The Weills are betting that the collaborative work will yield results. Back in 2019, the couple launched the Weill Neurohub with a promise of $106 million in funding for collaborative neuroscience research by scientists at UC Berkeley, UC San Francisco, the University of Washington and the Allen Institute in Seattle, founded by the late Microsoft cofounder Paul Allen. In March this year, the Weills promised $50 million in funding to the newly-created Weill Cancer Hub East, a collaborative undertaking between Cornell University’s Weill Cornell Medicine, Princeton University, Rockefeller University and the Ludwig Institute for Cancer Research.

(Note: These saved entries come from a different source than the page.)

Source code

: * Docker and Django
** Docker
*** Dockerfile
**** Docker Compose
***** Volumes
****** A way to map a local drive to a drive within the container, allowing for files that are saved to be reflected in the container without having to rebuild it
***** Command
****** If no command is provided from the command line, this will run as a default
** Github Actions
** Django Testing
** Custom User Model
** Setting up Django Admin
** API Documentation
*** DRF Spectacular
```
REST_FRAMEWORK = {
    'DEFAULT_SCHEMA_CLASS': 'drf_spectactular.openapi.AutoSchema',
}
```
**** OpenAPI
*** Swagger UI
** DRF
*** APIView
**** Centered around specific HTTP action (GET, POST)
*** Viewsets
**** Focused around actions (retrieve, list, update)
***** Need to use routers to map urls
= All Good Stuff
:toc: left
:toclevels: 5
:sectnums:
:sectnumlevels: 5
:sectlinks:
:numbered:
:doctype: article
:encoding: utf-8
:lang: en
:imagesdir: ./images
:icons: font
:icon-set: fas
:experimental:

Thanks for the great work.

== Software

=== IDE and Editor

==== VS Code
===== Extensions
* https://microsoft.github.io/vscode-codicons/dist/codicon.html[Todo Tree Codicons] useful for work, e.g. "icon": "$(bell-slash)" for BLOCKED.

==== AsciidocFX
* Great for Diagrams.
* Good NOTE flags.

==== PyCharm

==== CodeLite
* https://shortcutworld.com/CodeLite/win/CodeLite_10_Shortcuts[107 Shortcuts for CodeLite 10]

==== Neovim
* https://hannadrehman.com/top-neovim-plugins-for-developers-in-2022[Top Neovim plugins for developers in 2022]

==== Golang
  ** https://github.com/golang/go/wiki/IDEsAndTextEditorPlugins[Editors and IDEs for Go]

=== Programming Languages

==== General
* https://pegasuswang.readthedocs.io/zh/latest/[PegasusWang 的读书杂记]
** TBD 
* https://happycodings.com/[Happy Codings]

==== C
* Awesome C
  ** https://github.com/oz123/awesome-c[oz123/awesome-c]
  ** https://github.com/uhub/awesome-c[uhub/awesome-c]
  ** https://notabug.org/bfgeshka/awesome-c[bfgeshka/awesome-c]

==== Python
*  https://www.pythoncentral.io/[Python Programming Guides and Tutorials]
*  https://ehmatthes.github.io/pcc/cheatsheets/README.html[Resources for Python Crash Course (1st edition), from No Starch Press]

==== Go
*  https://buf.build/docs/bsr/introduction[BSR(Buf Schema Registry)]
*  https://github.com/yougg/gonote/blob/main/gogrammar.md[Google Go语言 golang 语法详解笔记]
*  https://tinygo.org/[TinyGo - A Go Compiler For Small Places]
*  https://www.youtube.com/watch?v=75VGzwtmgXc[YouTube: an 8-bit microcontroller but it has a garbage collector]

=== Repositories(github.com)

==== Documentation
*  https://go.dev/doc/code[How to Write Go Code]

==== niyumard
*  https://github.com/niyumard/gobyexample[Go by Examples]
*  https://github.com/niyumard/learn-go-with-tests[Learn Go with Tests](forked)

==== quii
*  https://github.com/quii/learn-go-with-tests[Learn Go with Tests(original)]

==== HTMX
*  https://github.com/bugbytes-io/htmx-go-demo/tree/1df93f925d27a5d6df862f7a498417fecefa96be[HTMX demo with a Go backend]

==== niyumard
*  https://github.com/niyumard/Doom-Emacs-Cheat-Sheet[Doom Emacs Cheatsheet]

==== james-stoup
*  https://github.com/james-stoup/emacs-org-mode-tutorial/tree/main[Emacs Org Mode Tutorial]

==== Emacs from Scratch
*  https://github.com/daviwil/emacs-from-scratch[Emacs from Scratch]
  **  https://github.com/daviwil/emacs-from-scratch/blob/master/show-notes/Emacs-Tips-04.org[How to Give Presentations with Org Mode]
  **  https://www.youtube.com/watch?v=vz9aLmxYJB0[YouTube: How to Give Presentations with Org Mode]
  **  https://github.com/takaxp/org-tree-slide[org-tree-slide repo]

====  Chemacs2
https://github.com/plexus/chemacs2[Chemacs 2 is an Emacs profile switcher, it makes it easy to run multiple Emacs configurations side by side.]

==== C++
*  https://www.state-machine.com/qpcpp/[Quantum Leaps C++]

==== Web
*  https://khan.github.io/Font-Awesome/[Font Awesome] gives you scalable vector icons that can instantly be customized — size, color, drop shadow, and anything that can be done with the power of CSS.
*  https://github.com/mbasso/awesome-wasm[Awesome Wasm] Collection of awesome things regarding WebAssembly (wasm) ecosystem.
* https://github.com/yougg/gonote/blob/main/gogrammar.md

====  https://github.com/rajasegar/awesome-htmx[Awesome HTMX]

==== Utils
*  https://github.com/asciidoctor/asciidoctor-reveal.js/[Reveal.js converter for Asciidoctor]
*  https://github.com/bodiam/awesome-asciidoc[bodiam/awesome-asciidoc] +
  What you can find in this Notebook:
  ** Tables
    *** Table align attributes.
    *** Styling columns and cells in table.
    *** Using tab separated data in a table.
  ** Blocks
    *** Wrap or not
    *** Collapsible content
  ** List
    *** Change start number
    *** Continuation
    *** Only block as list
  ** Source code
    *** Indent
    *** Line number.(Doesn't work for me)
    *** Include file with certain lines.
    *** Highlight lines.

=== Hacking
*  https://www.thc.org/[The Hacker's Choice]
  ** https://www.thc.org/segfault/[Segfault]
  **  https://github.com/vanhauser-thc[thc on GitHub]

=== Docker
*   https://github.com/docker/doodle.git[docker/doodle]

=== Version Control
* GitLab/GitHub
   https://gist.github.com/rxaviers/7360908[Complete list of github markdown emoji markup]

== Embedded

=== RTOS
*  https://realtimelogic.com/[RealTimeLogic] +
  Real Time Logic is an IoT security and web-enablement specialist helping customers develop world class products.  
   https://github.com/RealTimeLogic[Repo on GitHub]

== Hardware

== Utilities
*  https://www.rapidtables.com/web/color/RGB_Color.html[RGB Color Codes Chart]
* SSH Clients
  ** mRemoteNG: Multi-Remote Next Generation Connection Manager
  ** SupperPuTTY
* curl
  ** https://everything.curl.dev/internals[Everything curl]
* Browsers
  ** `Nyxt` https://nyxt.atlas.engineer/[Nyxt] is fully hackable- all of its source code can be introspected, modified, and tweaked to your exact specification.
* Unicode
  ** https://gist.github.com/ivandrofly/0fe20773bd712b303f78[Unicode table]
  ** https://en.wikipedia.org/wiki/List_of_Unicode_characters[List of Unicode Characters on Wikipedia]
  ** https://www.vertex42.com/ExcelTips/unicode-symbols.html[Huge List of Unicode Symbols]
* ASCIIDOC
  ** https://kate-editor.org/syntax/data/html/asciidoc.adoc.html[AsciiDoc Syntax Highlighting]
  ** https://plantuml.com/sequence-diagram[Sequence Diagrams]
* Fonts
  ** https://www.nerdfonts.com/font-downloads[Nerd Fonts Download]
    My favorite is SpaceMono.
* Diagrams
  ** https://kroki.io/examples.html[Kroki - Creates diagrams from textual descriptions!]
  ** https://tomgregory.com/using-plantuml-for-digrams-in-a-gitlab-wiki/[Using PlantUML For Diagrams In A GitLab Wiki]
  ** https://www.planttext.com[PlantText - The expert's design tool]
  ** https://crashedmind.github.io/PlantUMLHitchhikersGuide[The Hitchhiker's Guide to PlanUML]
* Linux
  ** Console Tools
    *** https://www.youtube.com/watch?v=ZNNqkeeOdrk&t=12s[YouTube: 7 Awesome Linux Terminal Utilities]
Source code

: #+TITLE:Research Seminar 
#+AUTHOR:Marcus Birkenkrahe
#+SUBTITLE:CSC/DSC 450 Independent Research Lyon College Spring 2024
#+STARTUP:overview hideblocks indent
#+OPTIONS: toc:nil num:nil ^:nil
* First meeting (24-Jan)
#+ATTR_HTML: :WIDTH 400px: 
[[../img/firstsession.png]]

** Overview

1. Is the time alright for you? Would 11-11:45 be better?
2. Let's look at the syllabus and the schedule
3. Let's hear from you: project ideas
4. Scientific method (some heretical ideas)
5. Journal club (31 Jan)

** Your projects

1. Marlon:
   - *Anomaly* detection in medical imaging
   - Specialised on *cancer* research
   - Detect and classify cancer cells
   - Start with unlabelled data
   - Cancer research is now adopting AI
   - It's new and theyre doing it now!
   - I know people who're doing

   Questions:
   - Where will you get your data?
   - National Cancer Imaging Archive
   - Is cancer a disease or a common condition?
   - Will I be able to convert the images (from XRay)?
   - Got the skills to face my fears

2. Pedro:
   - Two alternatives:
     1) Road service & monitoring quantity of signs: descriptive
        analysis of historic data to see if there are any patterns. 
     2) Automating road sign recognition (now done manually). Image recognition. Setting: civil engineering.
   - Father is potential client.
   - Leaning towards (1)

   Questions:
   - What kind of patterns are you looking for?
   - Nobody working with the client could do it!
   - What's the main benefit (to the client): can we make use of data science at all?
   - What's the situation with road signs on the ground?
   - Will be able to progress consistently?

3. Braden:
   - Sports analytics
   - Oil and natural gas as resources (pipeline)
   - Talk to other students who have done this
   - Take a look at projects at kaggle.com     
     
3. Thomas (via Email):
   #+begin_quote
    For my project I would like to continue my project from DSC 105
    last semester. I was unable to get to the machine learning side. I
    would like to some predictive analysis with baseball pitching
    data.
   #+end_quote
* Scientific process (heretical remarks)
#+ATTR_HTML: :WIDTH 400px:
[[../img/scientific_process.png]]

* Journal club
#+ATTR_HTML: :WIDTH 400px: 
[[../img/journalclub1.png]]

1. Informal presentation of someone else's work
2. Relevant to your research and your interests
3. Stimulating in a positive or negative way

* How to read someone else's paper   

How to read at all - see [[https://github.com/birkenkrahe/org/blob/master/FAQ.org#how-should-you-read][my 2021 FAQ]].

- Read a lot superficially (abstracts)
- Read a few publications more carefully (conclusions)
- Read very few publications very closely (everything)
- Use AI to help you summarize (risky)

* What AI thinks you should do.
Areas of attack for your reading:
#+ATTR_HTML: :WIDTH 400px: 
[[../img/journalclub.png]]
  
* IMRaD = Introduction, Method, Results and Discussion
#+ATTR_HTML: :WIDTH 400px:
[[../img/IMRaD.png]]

A number of billionaire donors have also embraced collaborative research, including Facebook founder Mark Zuckerberg and his wife Priscilla Chan, who launched their first Chan Zuckerberg Biohub in San Francisco in 2016 with a promised $600 million in funding. The biohub links researchers and engineers from UC Berkeley, UC San Francisco and Stanford; the couple have since launched additional biohubs in Chicago and New York. Sean Parker, who built a fortune as the (brief) first president of Facebook, launched the Parker Institute for Cancer Immunotherapy in 2016 with $250 million in seed funding; its research network includes seven universities or research centers including Stanford, UC San Francisco, and Weill Cornell Medicine.
Google founder Sergey Brin has put more than $1.75 billion toward research of Parkinson’s disease; his Aligning Science Across Parkinson’s group, or ASAP, funds collaborative research at university labs around the world. And Stripe cofounder Patrick Collison was a key cofounder of the Arc Institute in 2021, which collaborates with Stanford, UC San Francisco and UC Berkeley.
As for the Weil Cancer Hub West, expectations are high. Says Stanford’s Mackall, “This gift–with a capital G– is going to allow us to keep our foot on the gas and not let up because of other funding challenges.”